• [Problem details]: Reprint each record exactly. Pictures are not reprinted.

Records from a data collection
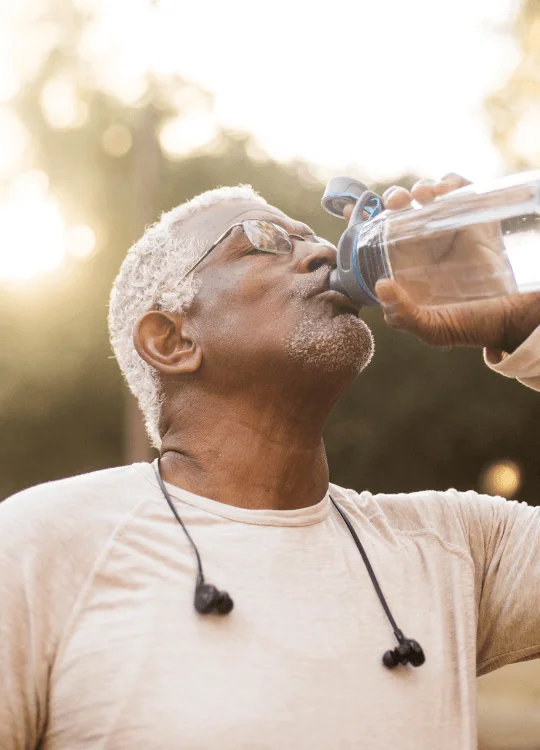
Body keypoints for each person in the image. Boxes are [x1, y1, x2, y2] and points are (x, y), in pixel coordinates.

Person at [1, 173, 540, 750]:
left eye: (313, 236)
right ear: (171, 340)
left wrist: (523, 326)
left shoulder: (460, 547)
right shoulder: (41, 544)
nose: (324, 252)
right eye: (262, 239)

• [Result of the exercise]:
Body keypoints for each person in the image. Boxes are [x1, y1, x2, y2] and points are (x, y), in pixel coordinates.

Person at [1, 173, 540, 750]:
left eye: (313, 236)
right ear: (171, 340)
left wrist: (523, 326)
left shoulder: (460, 547)
right shoulder: (41, 544)
nose: (324, 252)
right eye: (262, 239)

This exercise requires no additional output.